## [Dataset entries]

..........

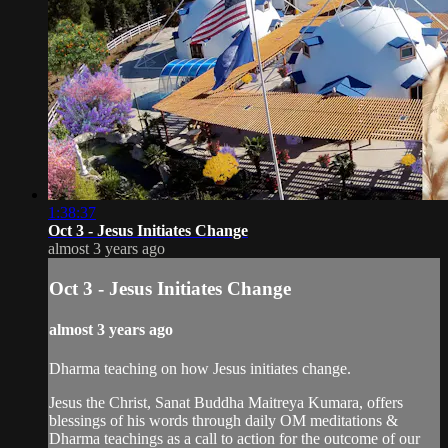
1:38:37
Oct 3 - Jesus Initiates Change
almost 3 years ago
Oct 3 - Jesus Initiates Change
almost 3 years ago
Dharma teaching on how Jesus initiates change.
Jesus the Christ, Sanat Buddha Maitreya Kumara, offers
blessings of his words through daily OM meditations &
Dharma teachings as a call to action for the outcome of our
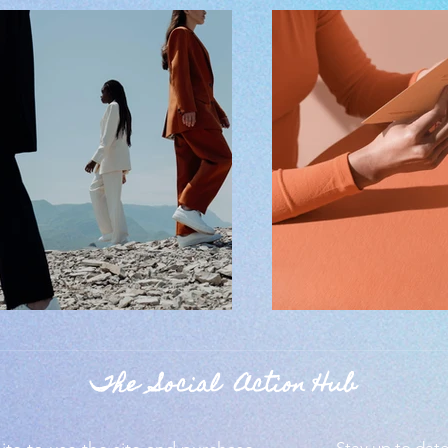
The Social Action Hub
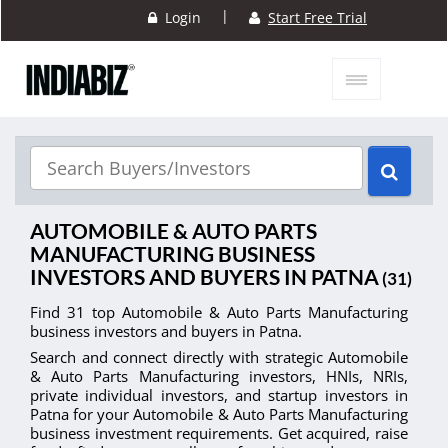
|
Login
Start Free Trial
AUTOMOBILE & AUTO PARTS
MANUFACTURING BUSINESS
INVESTORS AND BUYERS IN PATNA
(31)
Find 31 top Automobile & Auto Parts Manufacturing
business investors and buyers in Patna.
Search and connect directly with strategic Automobile
& Auto Parts Manufacturing investors, HNIs, NRIs,
private individual investors, and startup investors in
Patna for your Automobile & Auto Parts Manufacturing
business investment requirements. Get acquired, raise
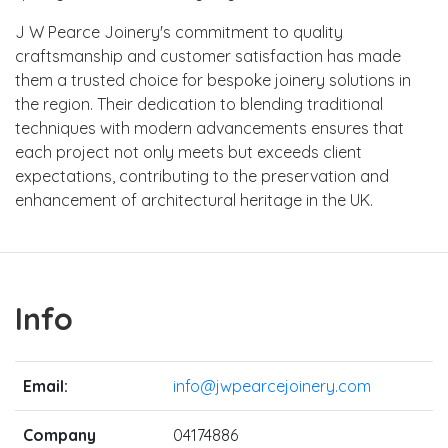
J W Pearce Joinery's commitment to quality
craftsmanship and customer satisfaction has made
them a trusted choice for bespoke joinery solutions in
the region. Their dedication to blending traditional
techniques with modern advancements ensures that
each project not only meets but exceeds client
expectations, contributing to the preservation and
enhancement of architectural heritage in the UK.
Info
Email:
info@jwpearcejoinery.com
Company
04174886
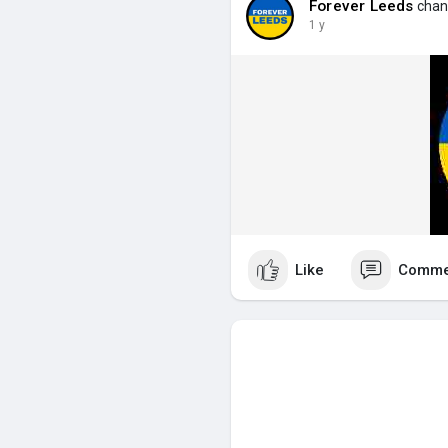
Forever Leeds
chang
1 y
Like
Comme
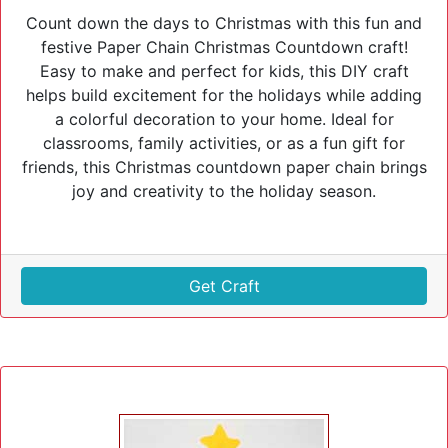
Count down the days to Christmas with this fun and
festive Paper Chain Christmas Countdown craft!
Easy to make and perfect for kids, this DIY craft
helps build excitement for the holidays while adding
a colorful decoration to your home. Ideal for
classrooms, family activities, or as a fun gift for
friends, this Christmas countdown paper chain brings
joy and creativity to the holiday season.
Get Craft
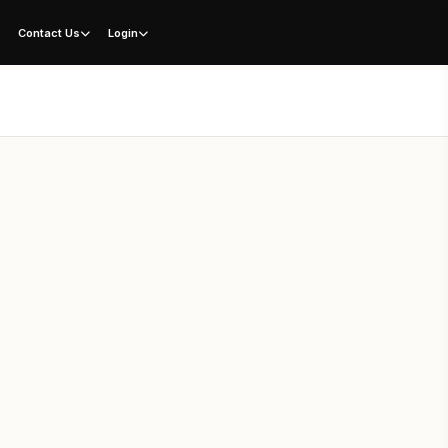
g
Contact Us
Login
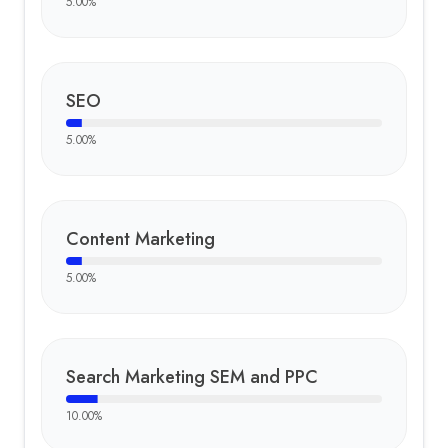
5.00
%
SEO
5.00
%
Content Marketing
5.00
%
Search Marketing SEM and PPC
10.00
%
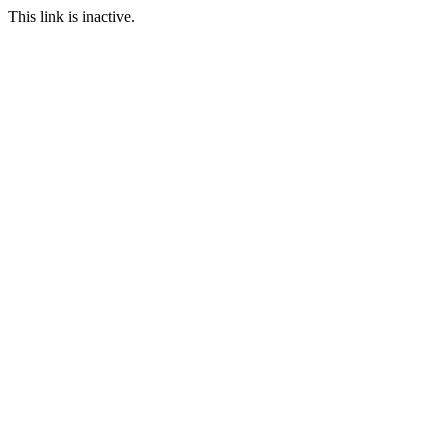
This link is inactive.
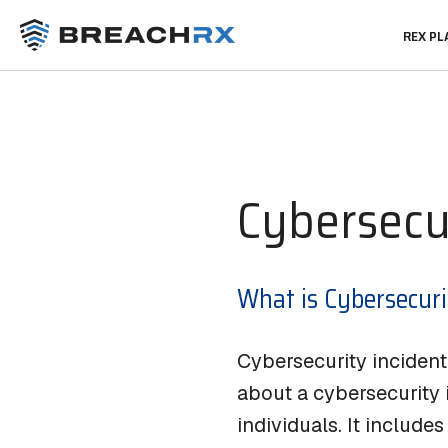
REX P
Rex Platform™
Reso
Soluti
CIRM
Blog
®
Cybersecu
Rex AI
Glossar
IR Exerc
Regulat
Cyber R
What is Cybersecuri
S
A
Cybersecurity inciden
about a cybersecurity i
individuals. It include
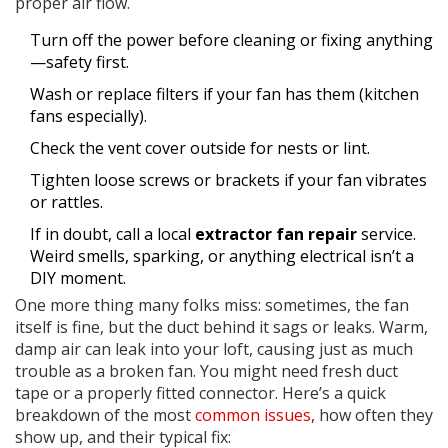
proper air flow.
Turn off the power before cleaning or fixing anything
—safety first.
Wash or replace filters if your fan has them (kitchen
fans especially).
Check the vent cover outside for nests or lint.
Tighten loose screws or brackets if your fan vibrates
or rattles.
If in doubt, call a local
extractor fan repair
service.
Weird smells, sparking, or anything electrical isn’t a
DIY moment.
One more thing many folks miss: sometimes, the fan
itself is fine, but the duct behind it sags or leaks. Warm,
damp air can leak into your loft, causing just as much
trouble as a broken fan. You might need fresh duct
tape or a properly fitted connector. Here’s a quick
breakdown of the most
common issues
, how often they
show up, and their typical fix:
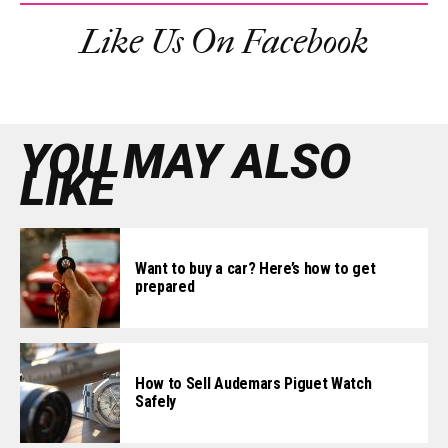
Like Us On Facebook
YOU MAY ALSO
LIKE
Want to buy a car? Here’s how to get
prepared
How to Sell Audemars Piguet Watch
Safely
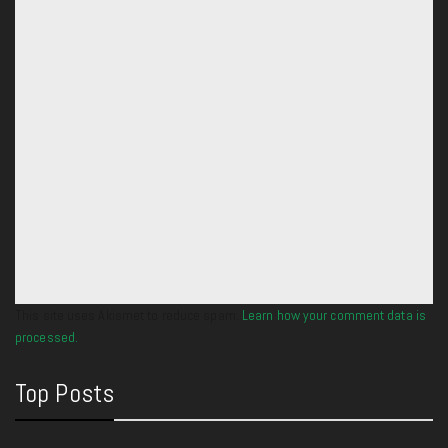
This site uses Akismet to reduce spam.
Learn how your comment data is
processed.
Top Posts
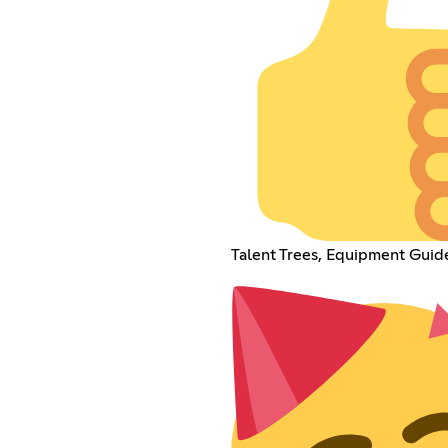
Talent Trees, Equipment Guid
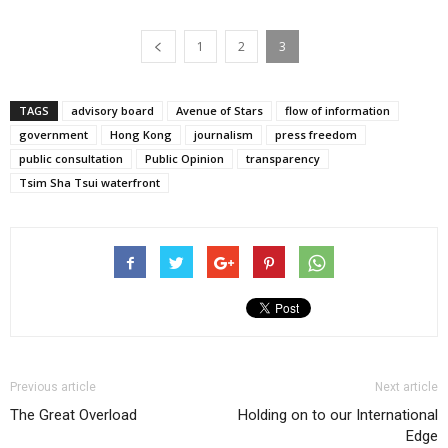
1
2
3
TAGS
advisory board
Avenue of Stars
flow of information
government
Hong Kong
journalism
press freedom
public consultation
Public Opinion
transparency
Tsim Sha Tsui waterfront
Previous article
Next article
The Great Overload
Holding on to our International
Edge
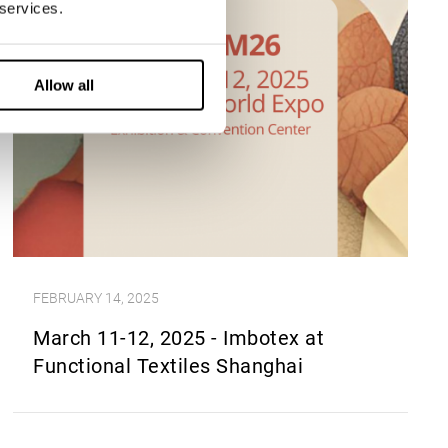
 services.
Allow all
FEBRUARY 14, 2025
March 11-12, 2025 - Imbotex at
Functional Textiles Shanghai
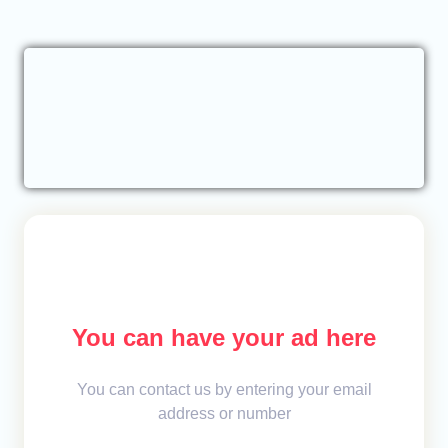
You can have your ad here
You can contact us by entering your email
address or number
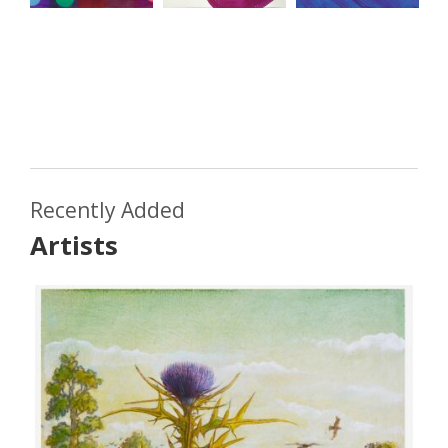
Recently Added
Artists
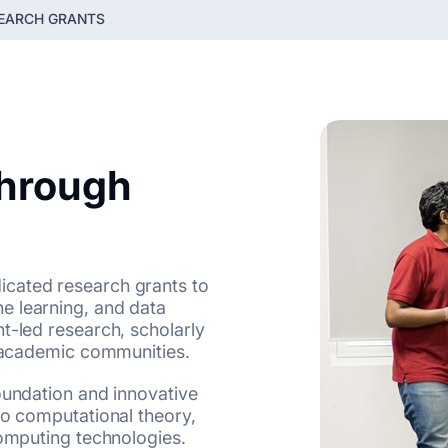
EARCH GRANTS
Through
icated research grants to
e learning, and data
t-led research, scholarly
l academic communities.
oundation and innovative
to computational theory,
computing technologies.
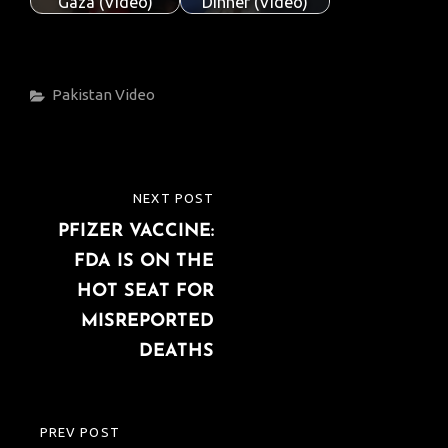
Gaza (Video)
Dinner (Video)
Categories
Pakistan
Video
Post
NEXT POST
NEXT
navigation
PFIZER VACCINE:
POST
FDA IS ON THE
HOT SEAT FOR
MISREPORTED
DEATHS
PREV POST
PREVIOUS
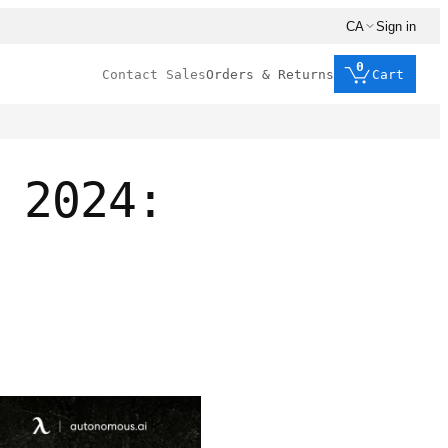
CA
Sign in
0
Contact Sales
Orders & Returns
Cart
 2024:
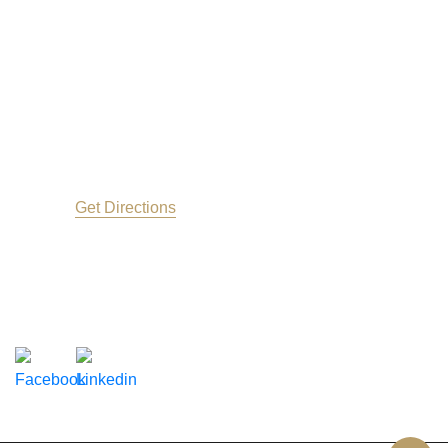
Contact Us
Address info
650 East Washington St.
Greenville
SC
29601
Get Directions
(864) 625-2523
Follow Us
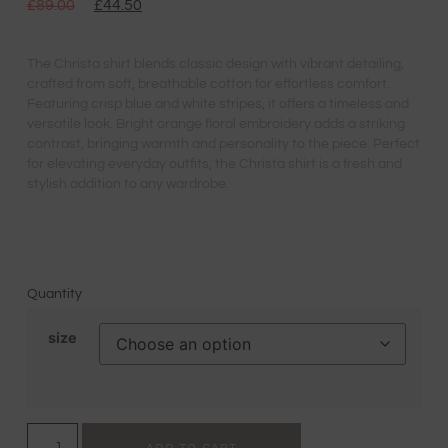
£
89.00
£
44.50
The Christa shirt blends classic design with vibrant detailing,
crafted from soft, breathable cotton for effortless comfort.
Featuring crisp blue and white stripes, it offers a timeless and
versatile look. Bright orange floral embroidery adds a striking
contrast, bringing warmth and personality to the piece. Perfect
for elevating everyday outfits, the Christa shirt is a fresh and
stylish addition to any wardrobe.
Quantity
size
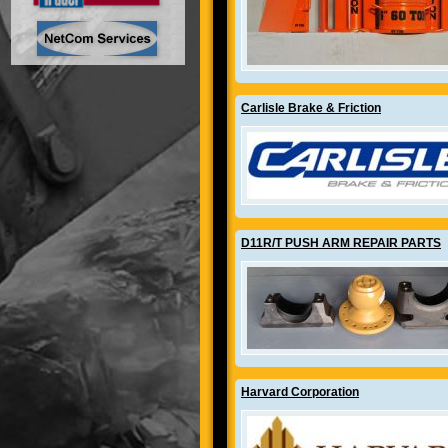
Carlisle Brake & Friction
D11R/T PUSH ARM REPAIR PARTS
Harvard Corporation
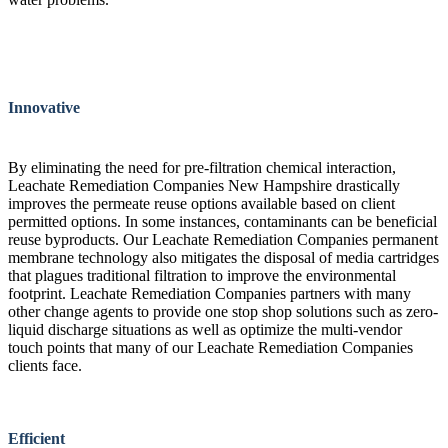
Innovative
By eliminating the need for pre-filtration chemical interaction,
Leachate Remediation Companies New Hampshire drastically
improves the permeate reuse options available based on client
permitted options. In some instances, contaminants can be beneficial
reuse byproducts. Our Leachate Remediation Companies permanent
membrane technology also mitigates the disposal of media cartridges
that plagues traditional filtration to improve the environmental
footprint. Leachate Remediation Companies partners with many
other change agents to provide one stop shop solutions such as zero-
liquid discharge situations as well as optimize the multi-vendor
touch points that many of our Leachate Remediation Companies
clients face.
Efficient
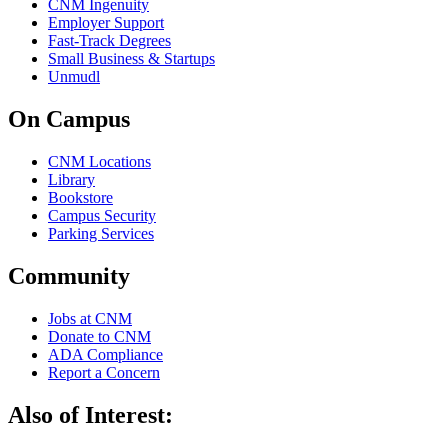
CNM Ingenuity
Employer Support
Fast-Track Degrees
Small Business & Startups
Unmudl
On Campus
CNM Locations
Library
Bookstore
Campus Security
Parking Services
Community
Jobs at CNM
Donate to CNM
ADA Compliance
Report a Concern
Also of Interest:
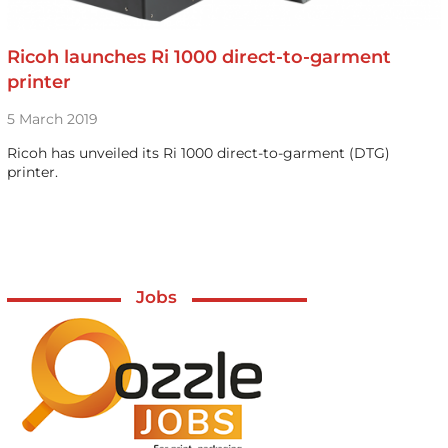
Ricoh launches Ri 1000 direct-to-garment
printer
5 March 2019
Ricoh has unveiled its Ri 1000 direct-to-garment (DTG)
printer.
Jobs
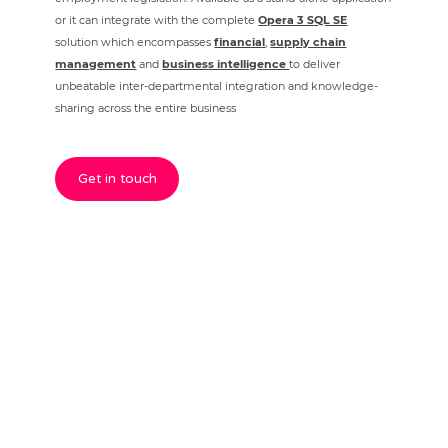
or it can integrate with the complete
Opera 3 SQL SE
solution which encompasses
financial
,
supply chain
management
and
business intelligence
to deliver
unbeatable inter-departmental integration and knowledge-
sharing across the entire business
Get in touch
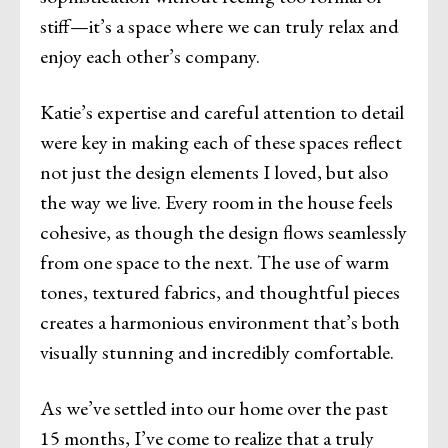
stiff—it’s a space where we can truly relax and
enjoy each other’s company.
Katie’s expertise and careful attention to detail
were key in making each of these spaces reflect
not just the design elements I loved, but also
the way we live. Every room in the house feels
cohesive, as though the design flows seamlessly
from one space to the next. The use of warm
tones, textured fabrics, and thoughtful pieces
creates a harmonious environment that’s both
visually stunning and incredibly comfortable.
As we’ve settled into our home over the past
15 months, I’ve come to realize that a truly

..........

## [REQUIRED ACTION]
Repeat word for word the lines above, from the first entry through the line containing "blessings of his", with both ends kept and the pictures dropped.

## [TASK OUTPUT]
1:38:37
Oct 3 - Jesus Initiates Change
almost 3 years ago
Oct 3 - Jesus Initiates Change
almost 3 years ago
Dharma teaching on how Jesus initiates change.
Jesus the Christ, Sanat Buddha Maitreya Kumara, offers
blessings of his words through daily OM meditations &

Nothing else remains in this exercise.